— Эка дура-баба! — не выдержала бабка Гланя. — Да радоваться надо, что на готовом!
— Я и сама думала — обрадуюсь, — виновато сказала Павла. Сказала, будто оправдаться хотела. — Думала — хоть теперь поживу, как сама всю жизнь во сне видела. А вот на тебе! Нет покою, да и только!
Замолчали все, задумались. Побрякивали ведра на сгибах локтей, светило нежаркое солнце. В синем-синем небе белая паутина. Бабье лето.
Павла процеживала молоко. На обеденном столе Матильда гладила свои шелковые вещицы.
Осторожно вошла Васюта, Мариина дочка, прокралась за спиной Павлы к Матильде, пошептала ей на ухо.
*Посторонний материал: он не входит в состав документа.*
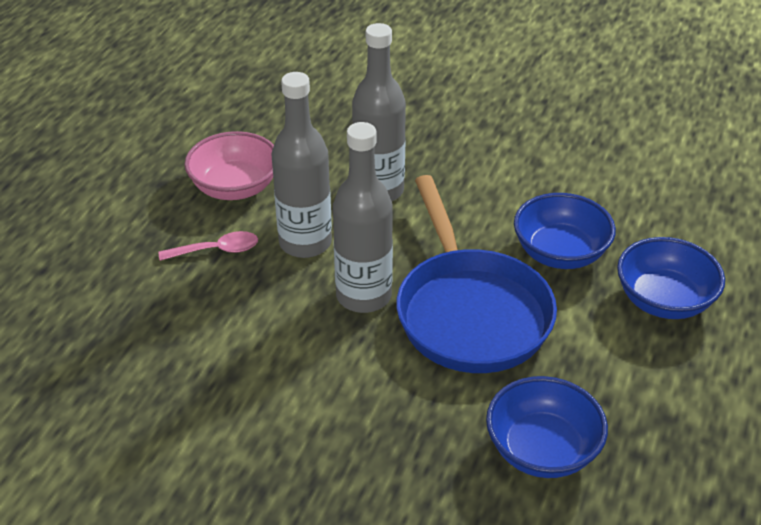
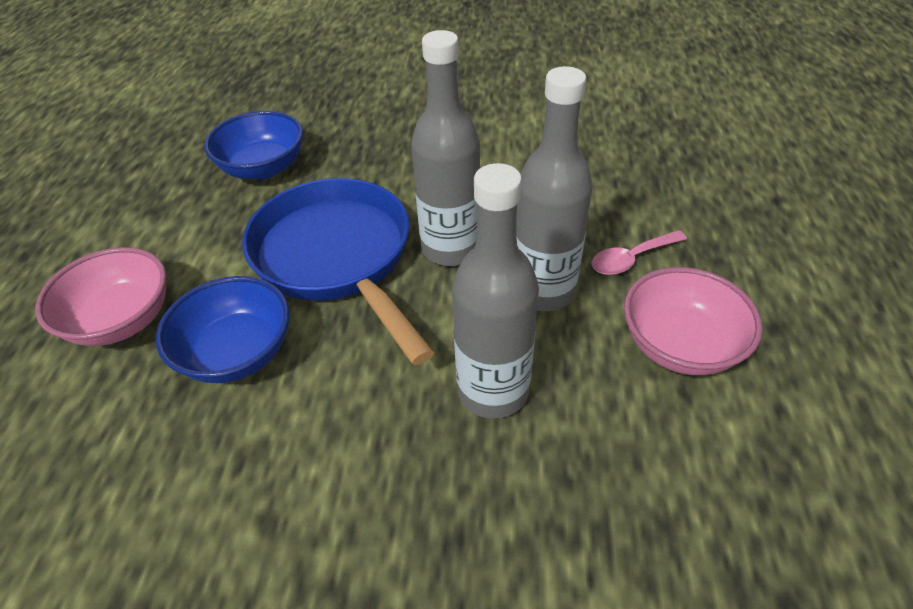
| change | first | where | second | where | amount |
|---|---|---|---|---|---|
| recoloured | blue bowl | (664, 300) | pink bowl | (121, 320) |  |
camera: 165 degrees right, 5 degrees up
Матильда напряженно выпрямилась. Мельком взглянула на Павлу, выключила утюг. Прошла мимо с деланным безразличием, с необычной деревянностью в теле.
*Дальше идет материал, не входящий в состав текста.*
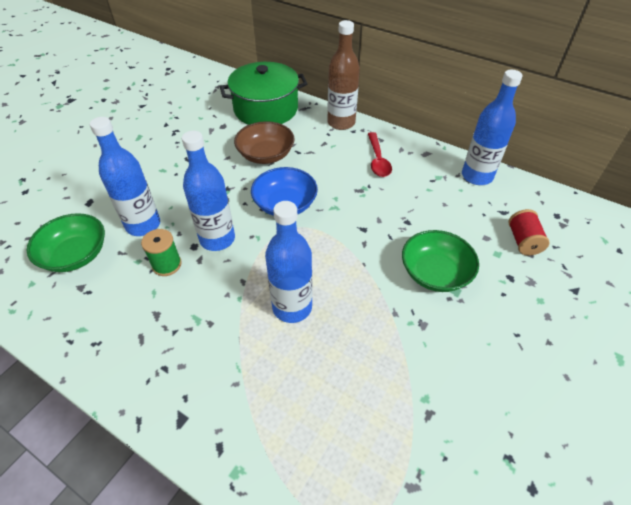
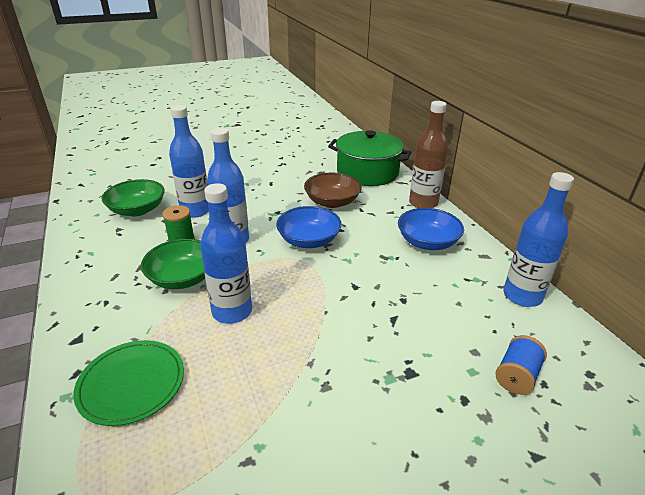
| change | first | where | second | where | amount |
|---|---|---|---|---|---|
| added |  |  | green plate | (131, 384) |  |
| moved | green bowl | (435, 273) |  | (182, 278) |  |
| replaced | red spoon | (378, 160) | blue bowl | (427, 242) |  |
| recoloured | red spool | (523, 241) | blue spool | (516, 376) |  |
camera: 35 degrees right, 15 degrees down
Павлу насторожила эта походка, она вытерла руки, подошла к окну и увидела, как Матильда легко, удивительно бежит по тропинке через огород. Павла нахмурилась, вышла из дома и тоже направилась к этой тропинке.
За огородом был покос, на краю покоса ольховые кусты. Павла подошла к кустам и сквозь зелень листьев увидела: стоит тот, с усиками. Матильда, обнимая его, сползает к земле, целует пыльные его, остроносые ботинки. А он стоит, засунув руки в карманы.
У Павлы тонко сжались губы и вздрогнули ноздри.
— Милый, милый, милый…
Павла не могла понять этих слов. Павла ничего не могла понять.
Шелестели в листве позорные Матильдины слова:
— Любишь?.. Любишь?..
Тот перешагнул кольцо Матильдиных рук, отступил на шаг. Матильда ползла за ним:
— Любишь?..
Он засмеялся.
Павла, чтобы не видеть, закрыла глаза.
Дома она собрала Матильдины вещи, всякие шелковые штучки, ничего больше и не было, и, зло шагая по грядкам, вернулась к тем кустам.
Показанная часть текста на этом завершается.